# Scraping Toronto neighborhood data

In [None]:
pip install lxml
pip install html5lib
pip install BeautifulSoup4
import pandas as pd
import numpy as np

In [22]:
df = pd.read_html('http://en.wikipedia.org/wiki/List_of_postal_codes_of_Canada:_M', match="Borough")[0]
df.columns = ["PostalCode", "Borough", "Neighborhood"]
df['Borough'].replace("Not assigned", np.nan, inplace=True)
df.dropna(subset=['Borough'], inplace=True)
df['Neighborhood'] = df.groupby(['PostalCode', 'Borough'])['Neighborhood'].transform(lambda x: ','.join(x))
df['Neighborhood'].replace("Not assigned", df['Borough'], inplace=True)
df.drop_duplicates(inplace=True)
df.reset_index(drop=True, inplace=True)
df.shape

(103, 3)

In [23]:
df.head(15)

Unnamed: 0,PostalCode,Borough,Neighborhood
0,M3A,North York,Parkwoods
1,M4A,North York,Victoria Village
2,M5A,Downtown Toronto,"Harbourfront,Regent Park"
3,M6A,North York,"Lawrence Heights,Lawrence Manor"
4,M7A,Queen's Park,Queen's Park
5,M9A,Etobicoke,Islington Avenue
6,M1B,Scarborough,"Rouge,Malvern"
7,M3B,North York,Don Mills North
8,M4B,East York,"Woodbine Gardens,Parkview Hill"
9,M5B,Downtown Toronto,"Ryerson,Garden District"

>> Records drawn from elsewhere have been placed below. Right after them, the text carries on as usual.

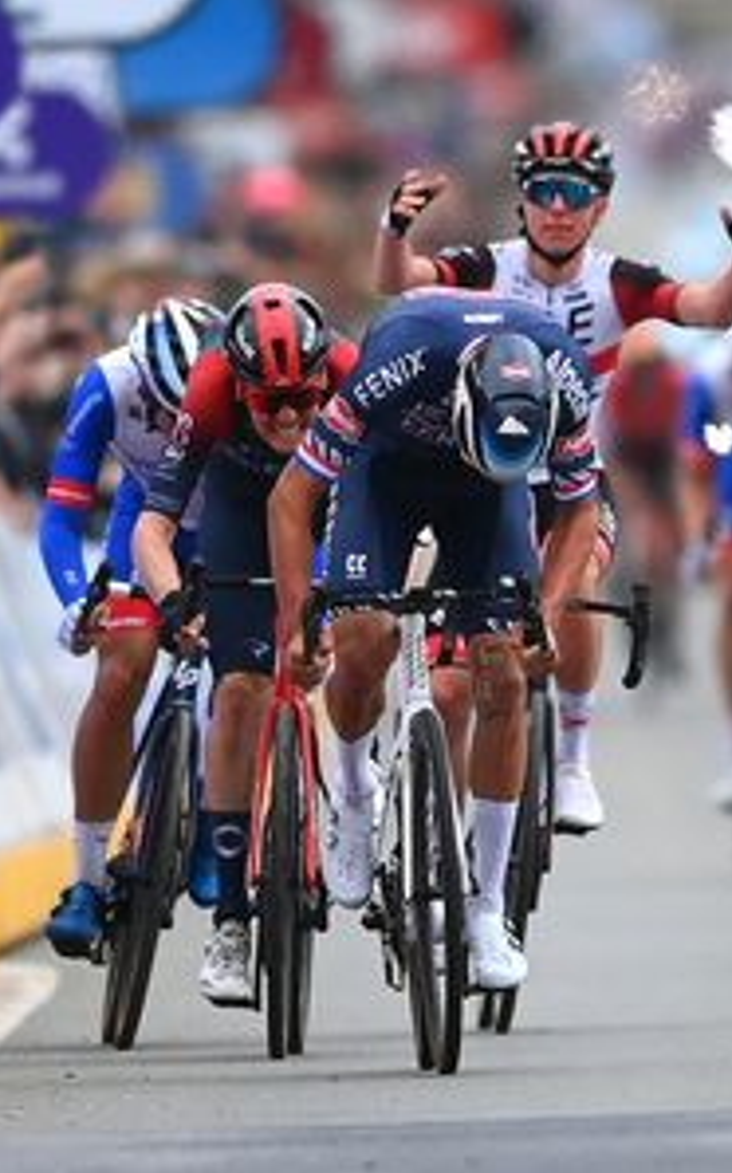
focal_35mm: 616
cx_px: 311
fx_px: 19681
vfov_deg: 3.4
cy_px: 586
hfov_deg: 2.1
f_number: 2.8
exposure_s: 1/4000
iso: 1000
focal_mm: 400
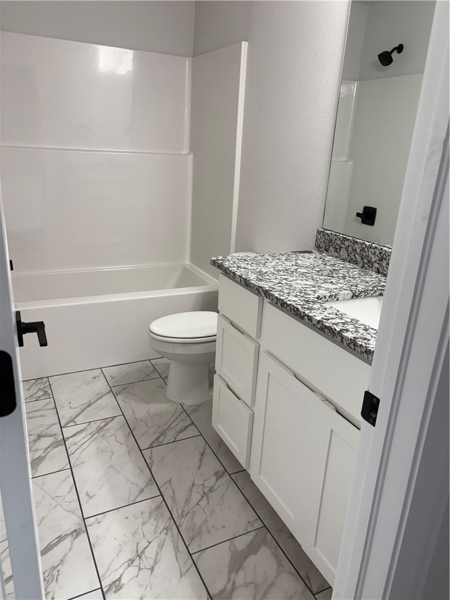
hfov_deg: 53.1
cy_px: 300
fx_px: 451
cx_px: 225
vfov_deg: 67.3
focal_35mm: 26
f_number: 1.6
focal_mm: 5.96
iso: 100
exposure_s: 1/120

# Combine the neighborhood data with the coordinate data

In [24]:
geo = pd.read_csv('http://cocl.us/Geospatial_data')
geo.rename(columns={"Postal Code" : "PostalCode"}, inplace=True)
df_geo = pd.merge(df, geo, how="inner", on="PostalCode")

In [26]:
df_geo.head(15)

Unnamed: 0,PostalCode,Borough,Neighborhood,Latitude,Longitude
0,M3A,North York,Parkwoods,43.753259,-79.329656
1,M4A,North York,Victoria Village,43.725882,-79.315572
2,M5A,Downtown Toronto,"Harbourfront,Regent Park",43.65426,-79.360636
3,M6A,North York,"Lawrence Heights,Lawrence Manor",43.718518,-79.464763
4,M7A,Queen's Park,Queen's Park,43.662301,-79.389494
5,M9A,Etobicoke,Islington Avenue,43.667856,-79.532242
6,M1B,Scarborough,"Rouge,Malvern",43.806686,-79.194353
7,M3B,North York,Don Mills North,43.745906,-79.352188
8,M4B,East York,"Woodbine Gardens,Parkview Hill",43.706397,-79.309937
9,M5B,Downtown Toronto,"Ryerson,Garden District",43.657162,-79.378937


# Neighborhood map

In [None]:
!conda install -c conda-forge folium=0.5.0 --yes
import folium

In [None]:
!conda install -c conda-forge geopy --yes
from geopy.geocoders import Nominatim

In [14]:
address = 'Toronto City'
geolocator = Nominatim(user_agent="toronto_explorer")
location = geolocator.geocode(address)
latitude = location.latitude
longitude = location.longitude
map_toronto = folium.Map(location=[latitude, longitude], zoom_start=10)

# add markers to map
for lat, lng, borough, neighborhood in zip(df_geo['Latitude'], df_geo['Longitude'], df_geo['Borough'], df_geo['Neighborhood']):
    label = '{}, {}'.format(neighborhood, borough)
    label = folium.Popup(label, parse_html=True)
    folium.CircleMarker(
        [lat, lng],
        radius=5,
        popup=label,
        color='blue',
        fill=True,
        fill_color='#3186cc',
        fill_opacity=0.7,
        parse_html=False).add_to(map_toronto)  
    
map_toronto